**DIRECTIONS:**
Can you print the text of the rows from the line containing "Organizado por el" through the line containing "Мнение эксперта", word for word and with the pictures left out?
==== DATA SUPPLIED
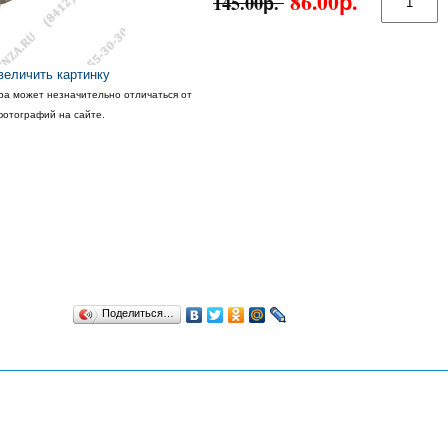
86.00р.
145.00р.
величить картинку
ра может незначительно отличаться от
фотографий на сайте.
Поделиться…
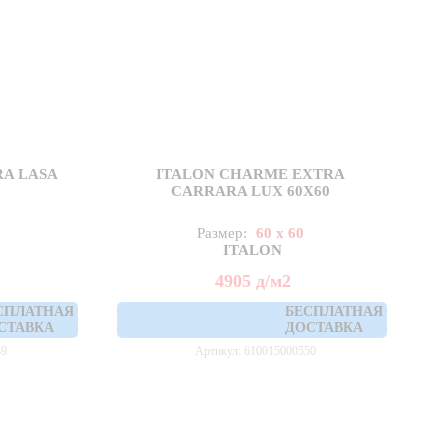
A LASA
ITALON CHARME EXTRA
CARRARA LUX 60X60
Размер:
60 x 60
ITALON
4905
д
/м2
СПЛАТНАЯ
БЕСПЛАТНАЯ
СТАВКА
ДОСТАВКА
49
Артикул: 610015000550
========
==== DATA SUPPLIED
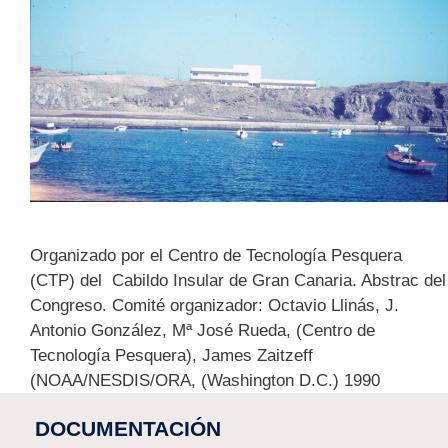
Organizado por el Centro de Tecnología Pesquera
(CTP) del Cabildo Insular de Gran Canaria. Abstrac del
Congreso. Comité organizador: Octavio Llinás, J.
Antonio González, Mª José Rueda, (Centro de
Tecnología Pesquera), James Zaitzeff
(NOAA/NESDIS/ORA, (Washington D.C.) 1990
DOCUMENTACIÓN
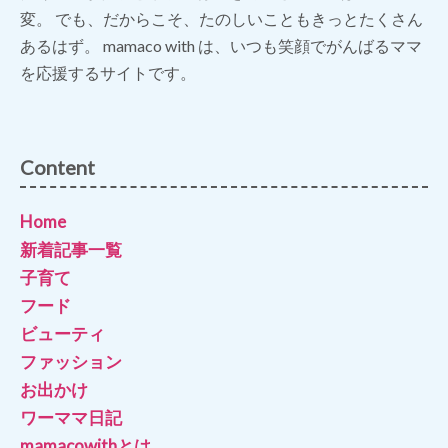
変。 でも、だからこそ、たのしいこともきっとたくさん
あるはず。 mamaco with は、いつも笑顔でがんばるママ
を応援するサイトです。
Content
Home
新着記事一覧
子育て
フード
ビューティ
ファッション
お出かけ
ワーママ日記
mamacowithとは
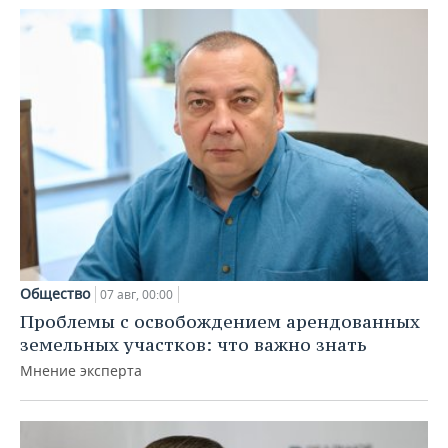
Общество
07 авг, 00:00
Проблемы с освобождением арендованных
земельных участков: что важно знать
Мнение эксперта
========
**ANSWER BOX:**
Organizado por el Centro de Tecnología Pesquera
(CTP) del Cabildo Insular de Gran Canaria. Abstrac del
Congreso. Comité organizador: Octavio Llinás, J.
Antonio González, Mª José Rueda, (Centro de
Tecnología Pesquera), James Zaitzeff
(NOAA/NESDIS/ORA, (Washington D.C.) 1990
DOCUMENTACIÓN
変。 でも、だからこそ、たのしいこともきっとたくさん
あるはず。 mamaco with は、いつも笑顔でがんばるママ
を応援するサイトです。
Content
Home
新着記事一覧
子育て
フード
ビューティ
ファッション
お出かけ
ワーママ日記
mamacowithとは
Общество
07 авг, 00:00
Проблемы с освобождением арендованных
земельных участков: что важно знать
Мнение эксперта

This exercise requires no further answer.